Francisco de Alencar – vestido com um terno escuro, pouco comum às lideranças de bairro, “mas imposto pelas necessidades” – lembrou que um abaixo-assinado foi entregue há algum tempo ao Governo do Estado, no sentido de uma rápida conclusão das obras do metrô, com a devolução dos terrenos à comunidade.

- Foi uma vitória do povo, sobretudo pelo direito que adquirimos de acompanhar o destino de nossas áreas de lazer. Em São Paulo, por exemplo, isto não foi feito e os terrenos acabaram vendidos.

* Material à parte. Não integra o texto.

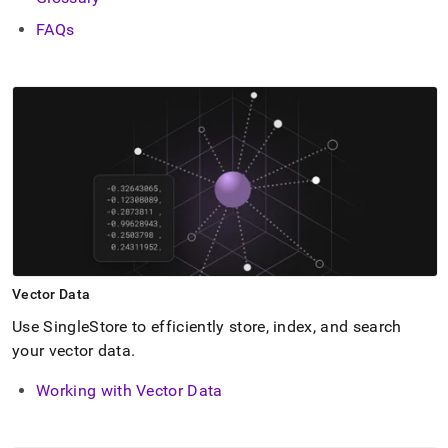
FAQs
Vector Data
Use
SingleStore
to efficiently store, index, and search
your vector data
.
Working with Vector Data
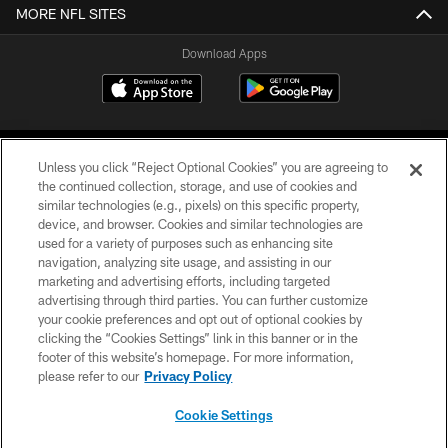
MORE NFL SITES
Download Apps
Unless you click “Reject Optional Cookies” you are agreeing to
the continued collection, storage, and use of cookies and
similar technologies (e.g., pixels) on this specific property,
device, and browser. Cookies and similar technologies are
©2026 Jacksonville Jaguars, LLC. All Rights Reserved.
used for a variety of purposes such as enhancing site
navigation, analyzing site usage, and assisting in our
PRIVACY POLICY
marketing and advertising efforts, including targeted
advertising through third parties. You can further customize
ACCESSIBILITY
your cookie preferences and opt out of optional cookies by
clicking the “Cookies Settings” link in this banner or in the
CONTACT US
footer of this website’s homepage. For more information,
SITE MAP
please refer to our
Privacy Policy
AD CHOICES
Cookie Settings
YOUR PRIVACY CHOICES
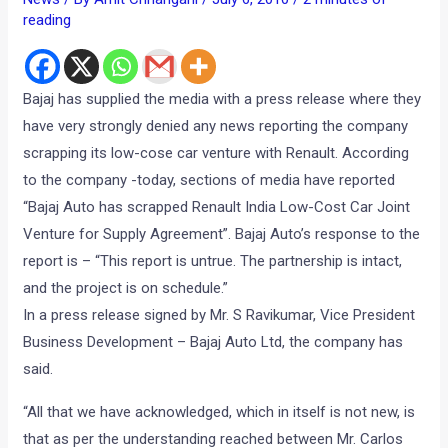
reading
Bajaj has supplied the media with a press release where they
have very strongly denied any news reporting the company
scrapping its low-cose car venture with Renault. According
to the company -today, sections of media have reported
“Bajaj Auto has scrapped Renault India Low-Cost Car Joint
Venture for Supply Agreement”. Bajaj Auto’s response to the
report is – “This report is untrue. The partnership is intact,
and the project is on schedule.”
In a press release signed by Mr. S Ravikumar, Vice President
Business Development – Bajaj Auto Ltd, the company has
said.
“All that we have acknowledged, which in itself is not new, is
that as per the understanding reached between Mr. Carlos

Chico lembrou ainda que a reurbanização da praça Saens Peña foi uma vitória dos moradores que a reconquistaram como queriam, modificando o projeto original, “uma forma muito árida, semelhante ao calçadão da Cinelândia”. Por sugestão da Amoapra, foram, ao contrário, plantadas mais árvores, colocados bancos com encosto e o lago foi reconstruído.

- Entretanto, a comunidade vai continuar fiscalizando para que tudo funcione bem – concluiu.

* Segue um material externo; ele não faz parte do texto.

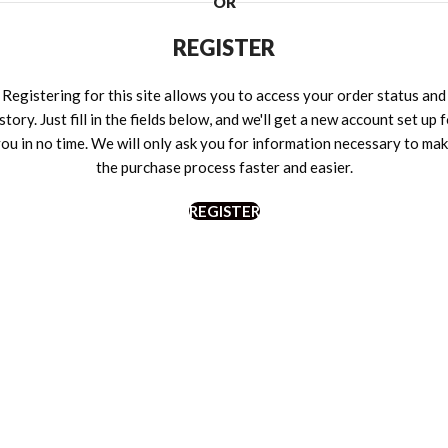
OR
REGISTER
Registering for this site allows you to access your order status and
story. Just fill in the fields below, and we'll get a new account set up 
ou in no time. We will only ask you for information necessary to ma
the purchase process faster and easier.
REGISTER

Em uma carta aberta ao Presidente Figueiredo, a FAMERJ e 12 associações de moradores afirmaram que “essa inauguração compensa em parte os seis anos de transtornos e a descaracterização urbana dos bairros, mas não elimina os graves problemas da condução coletiva do Grande Rio, já que a linha 1 serve apenas a uma população que não tem tantas dificuldades quanto a de outras regiões mais carentes”.

E acrescenta ainda a carta que “a maior transformação vivida pela Tijuca não está no progresso material que o metrô traz, nem na piora da qualidade de vida, mas num fato novo, positivo e que vai aos poucos, como semente, fecundando toda a sociedade: as associações de bairro que necessitam ser ouvidas para o progresso e desenvolvimento do país”, concluiu.

Embora aparente menos de 25 anos, Francisco de Alencar Filho – O Chico, presidente da Associação de Moradores da Praça Saenz Peña e Arredores (Amoapra) – tem 32 anos de vida e de Tijuca, sempre na mesma rua, Henrique Fleiuss. Profissionalmente é tão bem sucedido quanto na presidência de sua associação: é professor da rede pública e particular (colégios São Vicente de Paulo, Santo Inácio e Eliezer Stemberg) e autor do livro A História da Sociedade Brasileira, com Marcus Vinícius e Lucia Carpi, que desde o lançamento em 79 já vendeu mais de 80 mil exemplares. Casado com Ângela, professora de Português, é pai de Emanuel, de seis meses.

Ontem foi um dia muito especial na vida do tijucano e historiador Chico de Alencar, que “acordou” para a participação comunitária em 1966, com a juventude estudantil católica. “Enquanto o palanque estava lotadíssimo de autoridades, no outro extremo da praça os operários assistiam a tudo em cima dos respiradouros. Eles também deveriam ser mencionados”. Neste momento, o historiador é mais forte e ele recorda a abertura de seu livro: “Quem construiu a Tebas das sete portas? Nos livros constam os nomes dos reis...” (Bertold Brecht).